* [Work instruction]: If a line in the records below contains the word "Steele", copy it out.

(Collected data)
------------------------------------------------

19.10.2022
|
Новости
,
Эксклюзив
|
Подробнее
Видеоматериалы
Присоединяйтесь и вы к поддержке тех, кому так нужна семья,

------------------------------------------------

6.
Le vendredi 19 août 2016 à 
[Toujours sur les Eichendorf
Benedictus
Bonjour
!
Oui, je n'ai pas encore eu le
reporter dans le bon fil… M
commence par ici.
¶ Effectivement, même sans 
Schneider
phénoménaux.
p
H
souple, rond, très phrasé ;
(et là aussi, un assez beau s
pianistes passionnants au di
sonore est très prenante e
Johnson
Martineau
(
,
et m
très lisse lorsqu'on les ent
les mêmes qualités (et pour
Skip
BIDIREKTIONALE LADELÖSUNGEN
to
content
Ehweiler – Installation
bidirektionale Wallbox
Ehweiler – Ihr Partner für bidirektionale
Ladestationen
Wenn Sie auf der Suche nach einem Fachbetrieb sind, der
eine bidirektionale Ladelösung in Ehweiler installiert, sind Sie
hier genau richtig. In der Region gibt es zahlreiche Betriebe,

------------------------------------------------

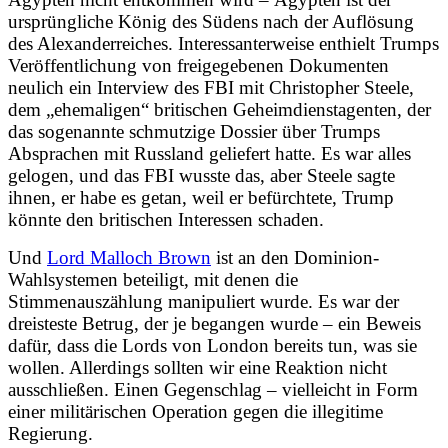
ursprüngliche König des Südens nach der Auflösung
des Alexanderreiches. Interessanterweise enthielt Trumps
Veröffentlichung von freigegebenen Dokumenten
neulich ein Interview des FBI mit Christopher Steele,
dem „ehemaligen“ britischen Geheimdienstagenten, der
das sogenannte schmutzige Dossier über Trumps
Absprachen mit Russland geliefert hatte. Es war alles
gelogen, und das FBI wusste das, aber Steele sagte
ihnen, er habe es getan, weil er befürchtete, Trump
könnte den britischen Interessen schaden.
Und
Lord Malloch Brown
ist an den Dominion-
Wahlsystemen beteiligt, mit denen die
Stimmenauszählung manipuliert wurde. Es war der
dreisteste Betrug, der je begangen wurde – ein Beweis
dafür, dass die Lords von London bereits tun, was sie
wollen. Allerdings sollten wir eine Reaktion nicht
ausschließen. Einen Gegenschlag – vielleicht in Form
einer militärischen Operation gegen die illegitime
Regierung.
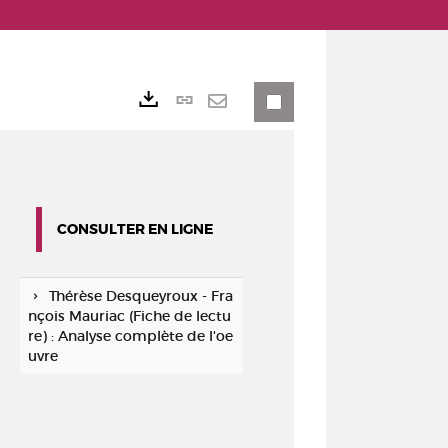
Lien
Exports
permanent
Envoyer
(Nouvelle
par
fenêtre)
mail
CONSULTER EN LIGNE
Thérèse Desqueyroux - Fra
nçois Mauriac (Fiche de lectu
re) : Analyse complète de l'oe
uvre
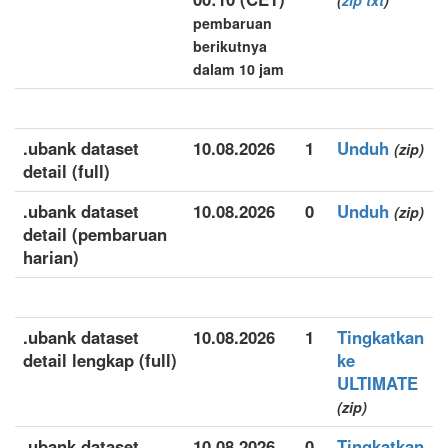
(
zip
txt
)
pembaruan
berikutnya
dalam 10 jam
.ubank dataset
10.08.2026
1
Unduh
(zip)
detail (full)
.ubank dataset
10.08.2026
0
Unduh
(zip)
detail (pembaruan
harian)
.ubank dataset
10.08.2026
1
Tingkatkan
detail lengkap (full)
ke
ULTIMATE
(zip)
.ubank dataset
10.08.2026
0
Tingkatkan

------------------------------------------------

* [Task output]:
neulich ein Interview des FBI mit Christopher Steele,
gelogen, und das FBI wusste das, aber Steele sagte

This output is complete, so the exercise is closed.